### Tarefa proposta:
Indique se cada afirmação concorda com a reportagem sobre o protesto estudantil, respondendo sim ou não e citando literalmente as palavras do texto que decidem. (a) O protesto ocorreu na manhã de 21 de março. (b) A reportagem foi publicada no mesmo dia do protesto. (c) Os estudantes começaram a se reunir às 8h.

++++ Texto do exercício ++++

Gritos de Outono: Protesto Estudantil na Escola Estadual Ernesto Monte

Entenda o caso de racismo que levou estudantes a passarem uma manhã em protesto em frente à unidade educacional

Reportagem publicada em 23 de março de 2019

Dezenas de alunos se reuniram na manhã do dia 21 de março em protesto a postura da coordenação em relação a diversos casos de racismo que teriam acontecido na unidade (Imagem: Letícia Sartori/JORNAL DOIS)
Por Letícia Sartori

Amanhã da última quinta feira, 21 de março, amanheceu tomada por mudanças tanto pela troca das estações quanto no dia a dia da Escola Estadual Ernesto Monte. Mesmo com o frio do outono dando as caras pela primeira vez, estudantes se reuniram a partir das 7h da manhã em protesto a diversas situações de racismo que aconteceram na escola desde o começo do ano.

++++ Itens do conjunto ++++

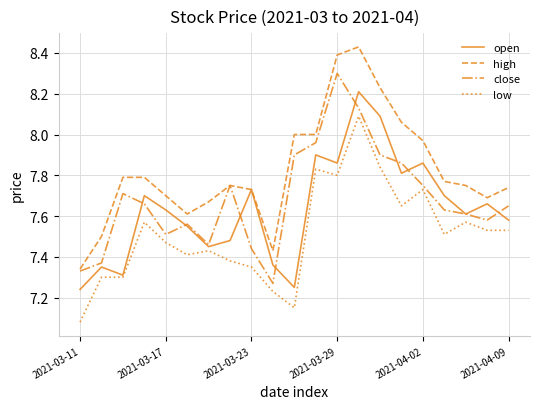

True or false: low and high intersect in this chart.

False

++++
++++ Itens do conjunto ++++

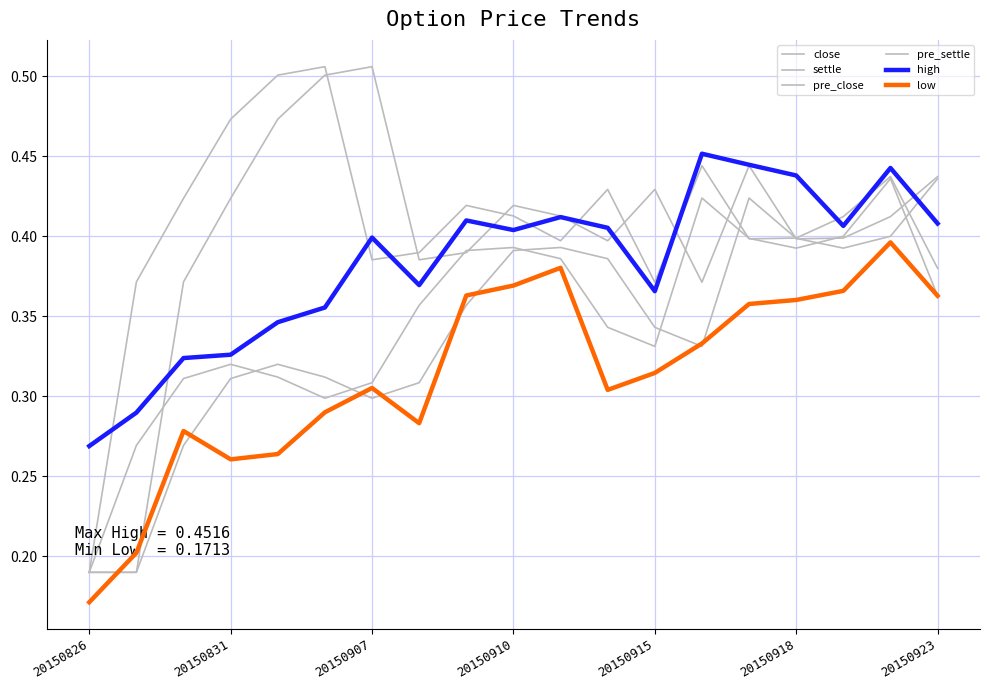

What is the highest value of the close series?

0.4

++++

### Solução do problema:
(a) Sim: "Dezenas de alunos se reuniram na manhã do dia 21 de março".
(b) Não: "Reportagem publicada em 23 de março de 2019".
(c) Não: "estudantes se reuniram a partir das 7h da manhã".